Private equity must do a much better job tracking and conveying its job creation record, said Carlyle Group co-founder David Rubenstein during a keynote speech today at the SuperReturn International conference in Berlin.
Rubenstein's comments were made in the context of increased public scrutiny on private equity, due to the presidential ambitions of former Bain Capital chief executive Mitt Romney. Romney has regularly claimed to have helped create over 100,000 jobs through Bain, even though the firm itself never kept records that could validate or dispute the assertion.
"No one wants to work in an industry that most people don't like," Rubenstein said, suggesting that only Congress and bankers enjoy less popularity than does private equity. "We need to do a better job of explaining what we do, and do a better job keeping statistics on job creation."
Rubenstein's implication, of course, is that private equity is a net job creator (contrasted to critics who claim it's a net job destroyer). To date, however, the only comprehensive study on such matters found that the industry only results in "a modest net impact on employment."

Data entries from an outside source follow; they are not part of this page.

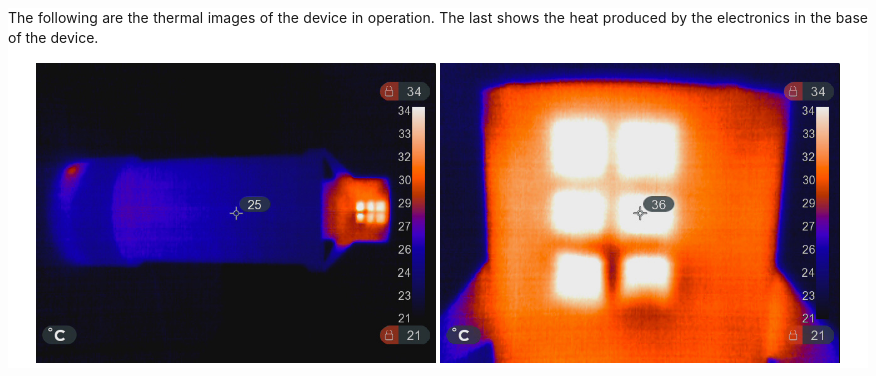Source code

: </p>
<p align="justify">
The following are the thermal images of the device in operation. The last shows the heat produced by the electronics in the base of the device.
</p>
<p align="center">
<img src="photos/thermal1.jpg" width="400"> <img src="photos/thermal2.jpg" width="400">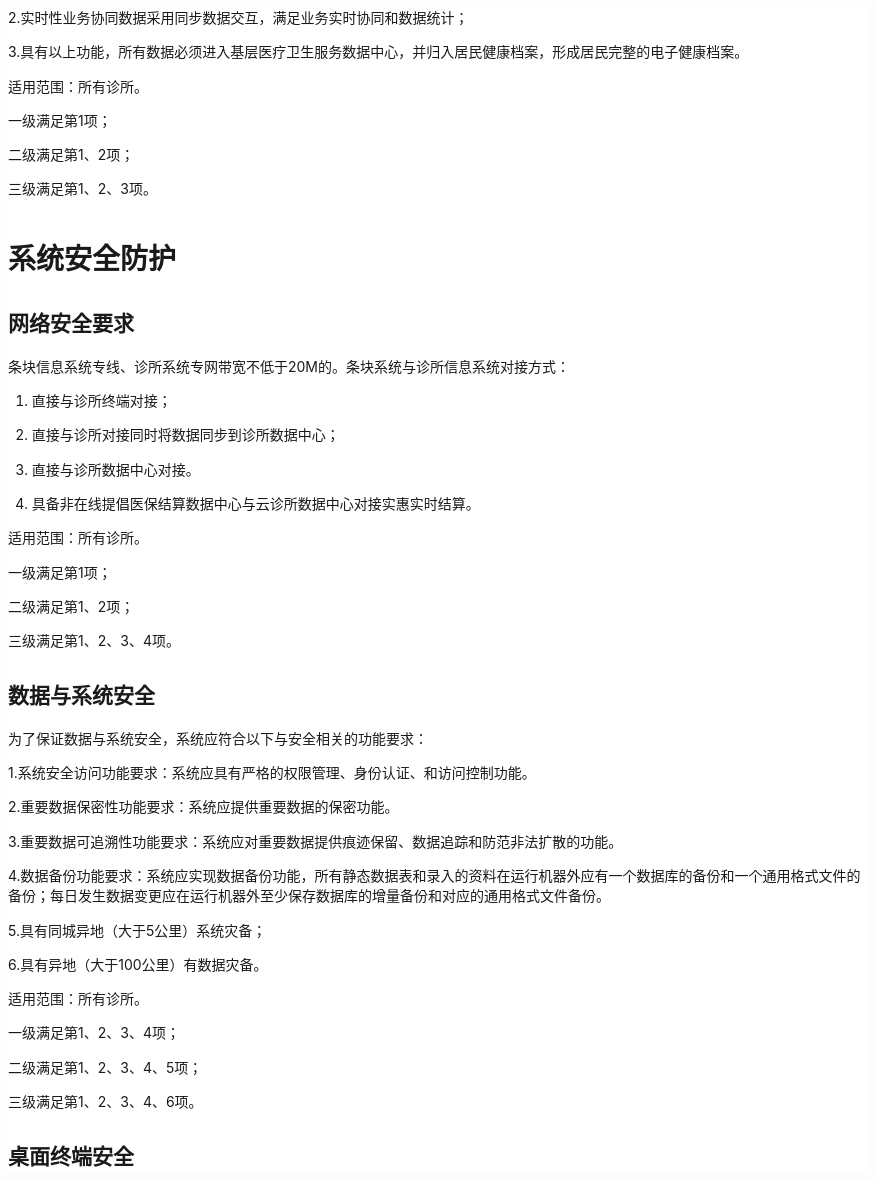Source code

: 2.实时性业务协同数据采用同步数据交互，满足业务实时协同和数据统计；

3.具有以上功能，所有数据必须进入基层医疗卫生服务数据中心，并归入居民健康档案，形成居民完整的电子健康档案。

适用范围：所有诊所。

一级满足第1项；

二级满足第1、2项；

三级满足第1、2、3项。

# 系统安全防护

## 网络安全要求

条块信息系统专线、诊所系统专网带宽不低于20M的。条块系统与诊所信息系统对接方式：

1.  直接与诊所终端对接；

2.  直接与诊所对接同时将数据同步到诊所数据中心；

3.  直接与诊所数据中心对接。

4.  具备非在线提倡医保结算数据中心与云诊所数据中心对接实惠实时结算。

适用范围：所有诊所。

一级满足第1项；

二级满足第1、2项；

三级满足第1、2、3、4项。

## 数据与系统安全

为了保证数据与系统安全，系统应符合以下与安全相关的功能要求：

1.系统安全访问功能要求：系统应具有严格的权限管理、身份认证、和访问控制功能。

2.重要数据保密性功能要求：系统应提供重要数据的保密功能。

3.重要数据可追溯性功能要求：系统应对重要数据提供痕迹保留、数据追踪和防范非法扩散的功能。

4.数据备份功能要求：系统应实现数据备份功能，所有静态数据表和录入的资料在运行机器外应有一个数据库的备份和一个通用格式文件的备份；每日发生数据变更应在运行机器外至少保存数据库的增量备份和对应的通用格式文件备份。

5.具有同城异地（大于5公里）系统灾备；

6.具有异地（大于100公里）有数据灾备。

适用范围：所有诊所。

一级满足第1、2、3、4项；

二级满足第1、2、3、4、5项；

三级满足第1、2、3、4、6项。

## 桌面终端安全
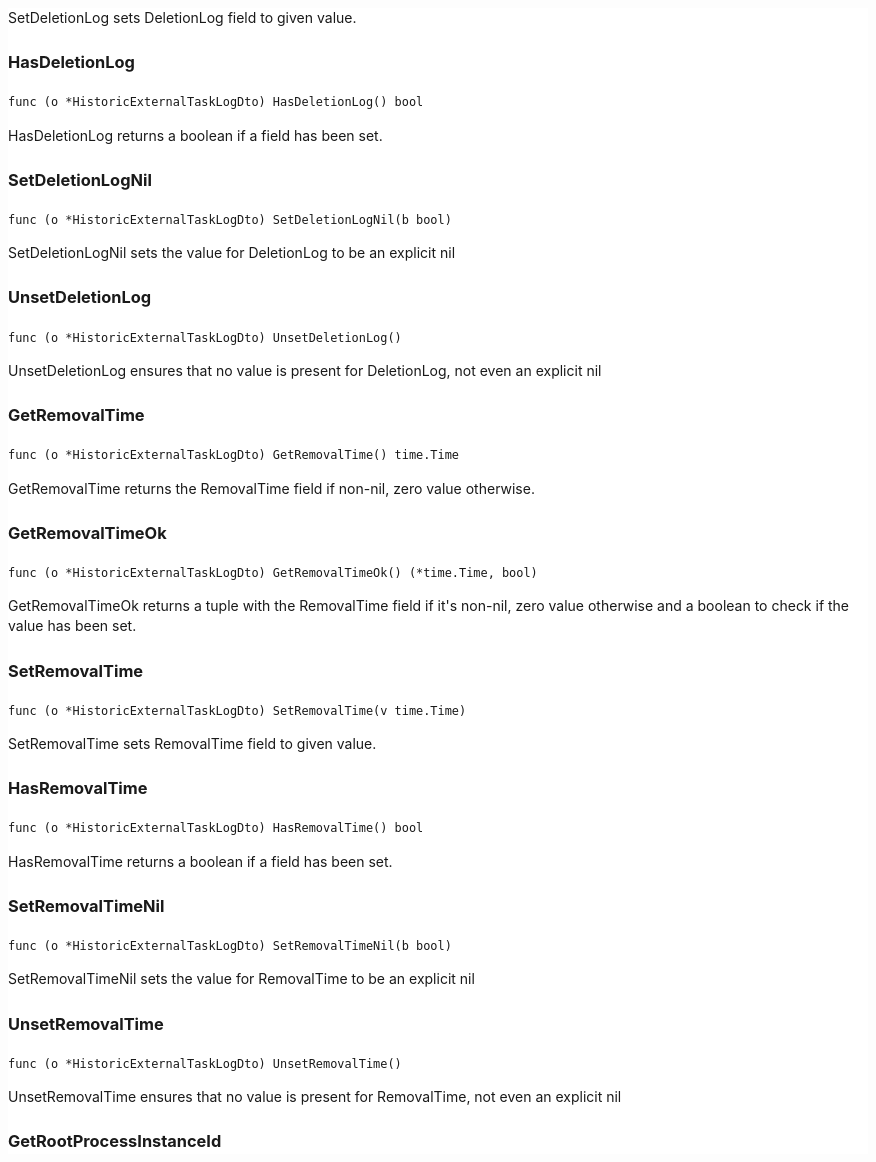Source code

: SetDeletionLog sets DeletionLog field to given value.

### HasDeletionLog

`func (o *HistoricExternalTaskLogDto) HasDeletionLog() bool`

HasDeletionLog returns a boolean if a field has been set.

### SetDeletionLogNil

`func (o *HistoricExternalTaskLogDto) SetDeletionLogNil(b bool)`

 SetDeletionLogNil sets the value for DeletionLog to be an explicit nil

### UnsetDeletionLog
`func (o *HistoricExternalTaskLogDto) UnsetDeletionLog()`

UnsetDeletionLog ensures that no value is present for DeletionLog, not even an explicit nil
### GetRemovalTime

`func (o *HistoricExternalTaskLogDto) GetRemovalTime() time.Time`

GetRemovalTime returns the RemovalTime field if non-nil, zero value otherwise.

### GetRemovalTimeOk

`func (o *HistoricExternalTaskLogDto) GetRemovalTimeOk() (*time.Time, bool)`

GetRemovalTimeOk returns a tuple with the RemovalTime field if it's non-nil, zero value otherwise
and a boolean to check if the value has been set.

### SetRemovalTime

`func (o *HistoricExternalTaskLogDto) SetRemovalTime(v time.Time)`

SetRemovalTime sets RemovalTime field to given value.

### HasRemovalTime

`func (o *HistoricExternalTaskLogDto) HasRemovalTime() bool`

HasRemovalTime returns a boolean if a field has been set.

### SetRemovalTimeNil

`func (o *HistoricExternalTaskLogDto) SetRemovalTimeNil(b bool)`

 SetRemovalTimeNil sets the value for RemovalTime to be an explicit nil

### UnsetRemovalTime
`func (o *HistoricExternalTaskLogDto) UnsetRemovalTime()`

UnsetRemovalTime ensures that no value is present for RemovalTime, not even an explicit nil
### GetRootProcessInstanceId
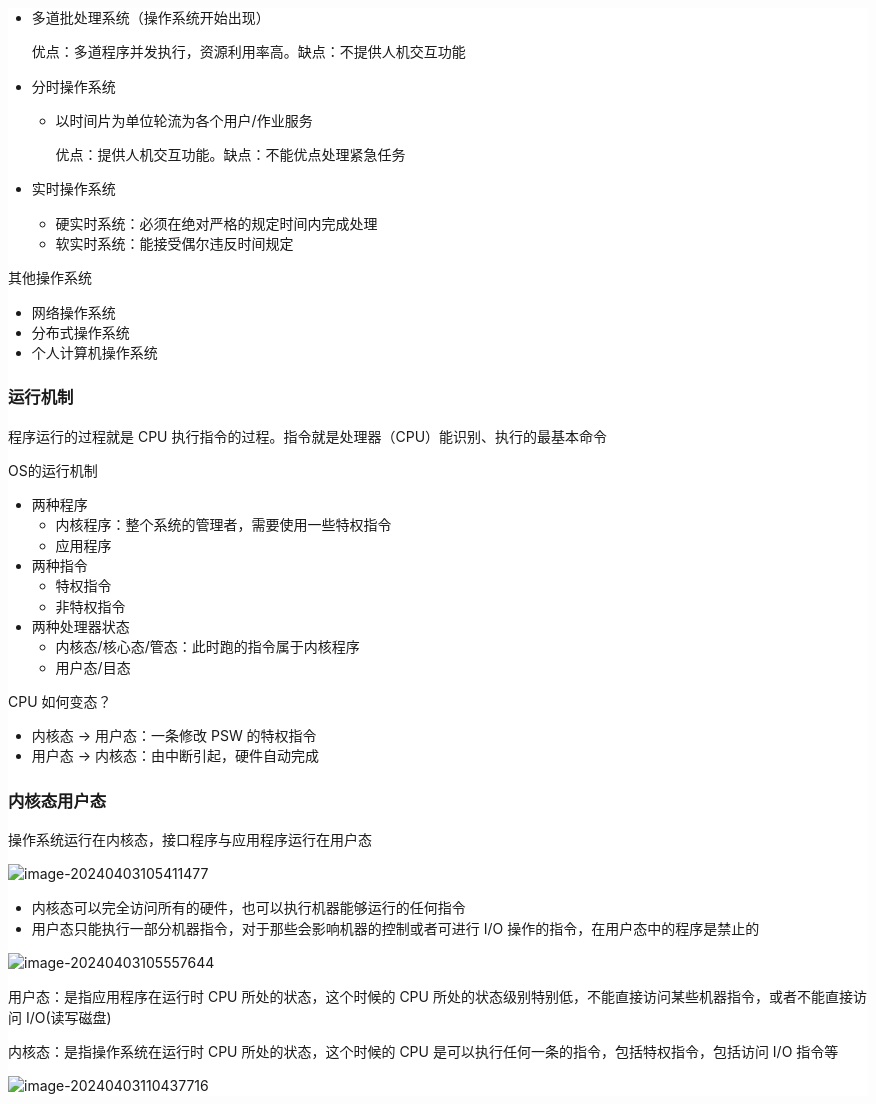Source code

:   * 多道批处理系统（操作系统开始出现）

    优点：多道程序并发执行，资源利用率高。缺点：不提供人机交互功能

* 分时操作系统

  - 以时间片为单位轮流为各个用户/作业服务

    优点：提供人机交互功能。缺点：不能优点处理紧急任务

* 实时操作系统

  * 硬实时系统：必须在绝对严格的规定时间内完成处理
  * 软实时系统：能接受偶尔违反时间规定

其他操作系统

* 网络操作系统
* 分布式操作系统
* 个人计算机操作系统

### 运行机制

程序运行的过程就是 CPU 执行指令的过程。指令就是处理器（CPU）能识别、执行的最基本命令

OS的运行机制

* 两种程序
  * 内核程序：整个系统的管理者，需要使用一些特权指令
  * 应用程序
* 两种指令
  * 特权指令
  * 非特权指令
* 两种处理器状态
  * 内核态/核心态/管态：此时跑的指令属于内核程序
  * 用户态/目态

CPU 如何变态？

- 内核态 -> 用户态：一条修改 PSW 的特权指令
- 用户态 -> 内核态：由中断引起，硬件自动完成

### 内核态用户态

操作系统运行在内核态，接口程序与应用程序运行在用户态

![image-20240403105411477](https://gitee.com/lilyn/pic/raw/master/md-img/image-20240403105411477.png)

- 内核态可以完全访问所有的硬件，也可以执行机器能够运行的任何指令
- 用户态只能执行一部分机器指令，对于那些会影响机器的控制或者可进行 I/O 操作的指令，在用户态中的程序是禁止的

![image-20240403105557644](https://gitee.com/lilyn/pic/raw/master/md-img/image-20240403105557644.png)

用户态：是指应用程序在运行时 CPU 所处的状态，这个时候的 CPU 所处的状态级别特别低，不能直接访问某些机器指令，或者不能直接访问 I/O(读写磁盘)

内核态：是指操作系统在运行时 CPU 所处的状态，这个时候的 CPU 是可以执行任何一条的指令，包括特权指令，包括访问 I/O 指令等

![image-20240403110437716](https://gitee.com/lilyn/pic/raw/master/md-img/image-20240403110437716.png)

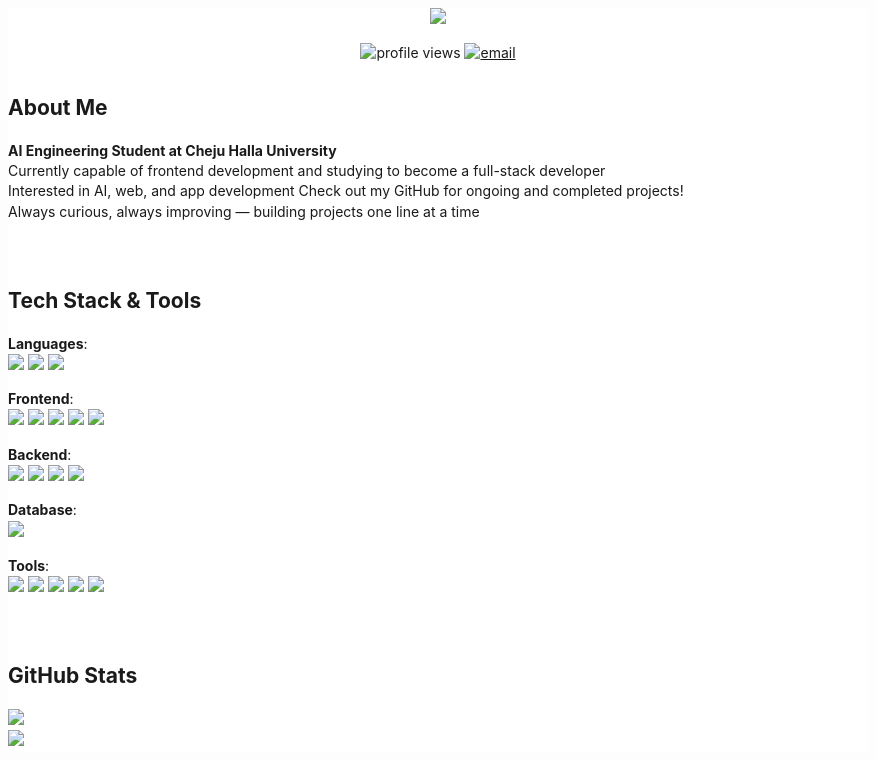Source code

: 
<div align="center">
  <img src="https://capsule-render.vercel.app/api?type=waving&color=0F0F0F&height=300&section=header&text=Hi%20there,%20I'm%20Jang%20Yuju!&fontSize=50&fontColor=FFFFFF&animation=fadeIn&desc=AI%20Engineering%20Student%20%7C%20Full-Stack%20Developer%20Wannabe&descAlignY=55&fontAlignY=40" width="100%"/>
</div>

<p align="center">
  <img src="https://komarev.com/ghpvc/?username=the-uzulab&label=Profile%20views&color=grey" alt="profile views"/>
  <a href="mailto:uzulab.studio@gmail.com">
    <img src="https://img.shields.io/badge/uzulab.studio@gmail.com-grey?style=flat&logo=gmail&logoColor=white" alt="email"/>
  </a>
</p>


## About Me

**AI Engineering Student at Cheju Halla University**  
Currently capable of frontend development and studying to become a full-stack developer  
Interested in AI, web, and app development
Check out my GitHub for ongoing and completed projects!  
Always curious, always improving — building projects one line at a time

<br/>

## Tech Stack & Tools

**Languages**:  
<img src="https://img.shields.io/badge/JavaScript-grey?style=flat&logo=javascript&logoColor=white"/>  <img src="https://img.shields.io/badge/TypeScript-grey?style=flat&logo=typescript&logoColor=white"/>  <img src="https://img.shields.io/badge/Python-grey?style=flat&logo=python&logoColor=white"/>

**Frontend**:  
<img src="https://img.shields.io/badge/HTML5-grey?style=flat&logo=html5&logoColor=white"/>  <img src="https://img.shields.io/badge/CSS3-grey?style=flat&logo=css3&logoColor=white"/>  <img src="https://img.shields.io/badge/TailwindCSS-grey?style=flat&logo=tailwindcss&logoColor=white"/>  <img src="https://img.shields.io/badge/React-grey?style=flat&logo=react&logoColor=white"/>  <img src="https://img.shields.io/badge/Next.js-grey?style=flat&logo=next.js&logoColor=white"/>

**Backend**:  
<img src="https://img.shields.io/badge/Node.js-grey?style=flat&logo=nodedotjs&logoColor=white"/>  <img src="https://img.shields.io/badge/Express-grey?style=flat&logo=express&logoColor=white"/>  <img src="https://img.shields.io/badge/Supabase-grey?style=flat&logo=supabase&logoColor=white"/>  <img src="https://img.shields.io/badge/Firebase-grey?style=flat&logo=firebase&logoColor=white"/>

**Database**:  
<img src="https://img.shields.io/badge/MongoDB-grey?style=flat&logo=mongodb&logoColor=white"/>

**Tools**:  
<img src="https://img.shields.io/badge/Figma-grey?style=flat&logo=figma&logoColor=white"/>  <img src="https://img.shields.io/badge/Git-grey?style=flat&logo=git&logoColor=white"/>  <img src="https://img.shields.io/badge/GitHub-grey?style=flat&logo=github&logoColor=white"/>  <img src="https://img.shields.io/badge/Vercel-grey?style=flat&logo=vercel&logoColor=white"/>  <img src="https://img.shields.io/badge/Notion-grey?style=flat&logo=notion&logoColor=white"/>

<br/>

## GitHub Stats

<div align="left">
  <img src="https://github-readme-stats.vercel.app/api?username=theUZUlab&show_icons=true&theme=graywhite&hide_border=true&count_private=true" />
  <br/>
  <img src="https://github-profile-trophy.vercel.app/?username=theUZUlab&theme=flat&no-frame=true&row=1&column=7&title=MultiLanguage,Commits,Stars,Repositories,Followers,PullRequest,Issues" />
</div>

When asked about those findings, Rubenstein argued that the study had a fundamental flaw: "We don't know what jobs would have gone away if there hadn't been any private equity investment in the first place... Private equity usually invests in under-performing businesses. If the companies were doing fine, they wouldn't need private investment."
It's a good caveat to the study, but hardly one that would be rectified by better job-tracking from PE firms. After all, I can't imagine Carlyle announcing that it has created net 100,000 jobs -- 70,000 while owning companies and a hypothetical 30,000 jobs "saved" at businesses that otherwise would have gone under. I would expect more firms to begin publishing job creation data -- like this annual report from New Mountain Capital -- but industry advocates will continue to believe such statistics under-count job creation, while critics will continue to believe they over-count (for example, is PE firm still responsible for jobs gained/lost if a portfolio company goes public, and the PE firm is no longer controlling shareholder?).
So Rubenstein has identified part of the problem. The solution remains elusive.